Identification of the left ureter is necessary before the IMA can be ligated (FIG 5). The following text is a fourstep algorithm to identify the left ureter.
Mobilization of the superior rectal artery is as described earlier and the ureter is identified.
At the level of the IMV: The IMV is grasped and elevated. The peritoneum is incised dorsal to the IMV and the retroperitoneum is accessed. The retroperitoneum is flat in this area and is often more easily accessed. Once in the correct plane, the dissection is carried in a caudad fashion to meet up with the initial plane under the superior rectal artery.
If the ureter is still not identified, the sigmoid and left colon is mobilized in a lateral to medial fashion.
Finally, the top of the hand port can be removed and the left ureter can be located via an open fashion.
After the left ureter is identified and swept into the retroperitoneum, the IMA can be isolated at its origin (FIG 6). The index finger elevates the superior rectal artery and the middle finger is used to sweep down the retroperitoneum along the course of the IMA. This motion continues until the bare area is exposed cephalad to the IMA and medial to the IMV.
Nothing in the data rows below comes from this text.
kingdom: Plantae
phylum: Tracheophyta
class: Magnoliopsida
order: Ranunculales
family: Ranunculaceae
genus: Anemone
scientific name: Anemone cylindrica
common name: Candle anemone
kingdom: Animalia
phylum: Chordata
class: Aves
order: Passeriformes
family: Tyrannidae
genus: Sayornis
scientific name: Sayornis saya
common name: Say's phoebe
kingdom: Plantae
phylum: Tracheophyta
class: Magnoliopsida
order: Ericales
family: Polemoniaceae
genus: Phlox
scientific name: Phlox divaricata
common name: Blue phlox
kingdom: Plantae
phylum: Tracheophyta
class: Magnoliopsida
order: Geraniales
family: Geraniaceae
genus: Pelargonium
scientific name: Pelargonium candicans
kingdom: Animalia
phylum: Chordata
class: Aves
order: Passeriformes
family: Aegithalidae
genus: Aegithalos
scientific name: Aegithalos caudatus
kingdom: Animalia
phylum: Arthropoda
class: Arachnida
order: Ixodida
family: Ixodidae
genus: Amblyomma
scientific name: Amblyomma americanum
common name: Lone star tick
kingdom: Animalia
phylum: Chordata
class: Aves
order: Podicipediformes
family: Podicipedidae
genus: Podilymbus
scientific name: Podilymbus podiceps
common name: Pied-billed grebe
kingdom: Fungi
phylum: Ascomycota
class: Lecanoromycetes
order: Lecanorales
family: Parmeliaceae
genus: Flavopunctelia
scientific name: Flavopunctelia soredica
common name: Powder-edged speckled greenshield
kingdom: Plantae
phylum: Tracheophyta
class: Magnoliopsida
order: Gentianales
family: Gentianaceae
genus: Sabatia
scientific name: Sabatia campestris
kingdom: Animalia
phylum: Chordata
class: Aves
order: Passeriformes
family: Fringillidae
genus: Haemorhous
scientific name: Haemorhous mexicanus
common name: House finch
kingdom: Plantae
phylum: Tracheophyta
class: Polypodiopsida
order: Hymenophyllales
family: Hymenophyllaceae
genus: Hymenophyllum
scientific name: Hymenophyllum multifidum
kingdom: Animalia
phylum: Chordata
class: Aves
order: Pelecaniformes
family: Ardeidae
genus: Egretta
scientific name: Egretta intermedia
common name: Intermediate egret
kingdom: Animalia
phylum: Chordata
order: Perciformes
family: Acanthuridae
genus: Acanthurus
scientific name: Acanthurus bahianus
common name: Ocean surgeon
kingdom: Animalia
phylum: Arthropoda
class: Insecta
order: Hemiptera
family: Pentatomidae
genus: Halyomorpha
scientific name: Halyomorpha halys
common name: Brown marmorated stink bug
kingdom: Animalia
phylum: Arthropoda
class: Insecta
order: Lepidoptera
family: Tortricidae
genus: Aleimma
It is important to sweep down the retroperitoneal tissue in this area to help preserve the sympathetic plexus around the IMA. Once the IMA is safely isolated and the left ureter is clearly out of harm’s way, the vascular pedicle can be ligated at its origin from the aorta with the surgeon’s energy source of choice or with a linear stapler with a vascular cartridge (FIG 7).
FIG 6 • Circumferential dissection of the IMA. After the left ureter has been identified, the IMA (arrow) is circumferentially dissected at its origin of the aorta. Again, the “letter T” formed between the IMA and its terminal branches, the left colic artery (A) and the superior hemorrhoidal artery (SHA) (B) can be clearly identified.